Di Francesca Fiorentino, www.enxerio.com

La crisi economica colpisce al cuore gli italiani. Non è un modo di dire, ma quanto certificato dalla Società Italiana di Cardiologia che lancia l’allarme in occasione del 72.mo congresso Nazionale che si svolge a Roma in questi giorni. La paura di perdere il lavoro e l’ansia di non riuscire ad arrivare a fine mese sono preoccupazione che possono portare a serie patologie cardiache, in assoluto la prima causa di morte in Italia.

Secondo i dati Istat presentati al congresso su 581.470 decessi registrati nel 2008, ben 225.588 (quasi la metà) sono stati provocati da malattie cardiocircolatorie, che sono anche la principale causa di ricovero. Dunque si moltiplicano i casi di batticuore legati a stati ansiosi o alle forti emozioni come quelle delle scommesse.
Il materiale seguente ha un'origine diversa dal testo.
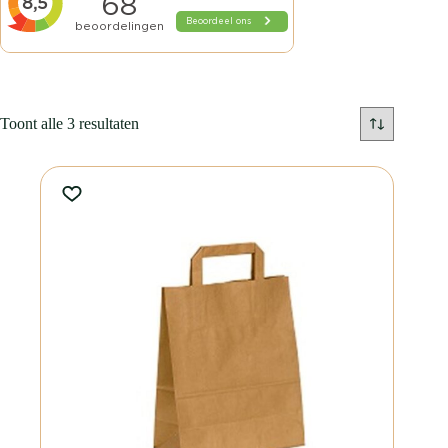
Toont alle 3 resultaten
Di cuore si muore più al sud, in Campania soprattutto, mentre è il Molise ad aver registrato il numero più alto di dimissioni.

 A livello di genere, gli uomini hanno la peggio sulle donne, anche se la fascia di età più interessata è in ogni caso quella al di sopra dei 65 anni. Ma i giovani non sono esenti dal pericolo. Secondo uno screening elettrocardiografico su 4mila ragazzi delle superiori è emersa un’anomalia nel 19% dei casi, con interventi chirurgici necessari nell’1% dei pazienti esaminati (26DIC11).